THE DATA: Begin

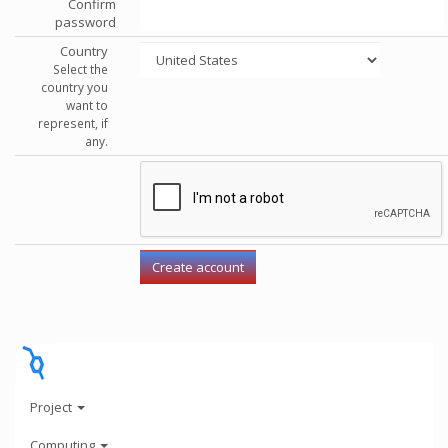
Confirm
password
Country
Select the
country you
want to
represent, if
any.
Project
Computing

THE DATA: End

ABOUT THIS TASK:
Copy out every line of text in the data above word for word, leaving out the pictures.

REPLY TO THE TASK:
Confirm
password
Country
Select the
country you
want to
represent, if
any.
Project
Computing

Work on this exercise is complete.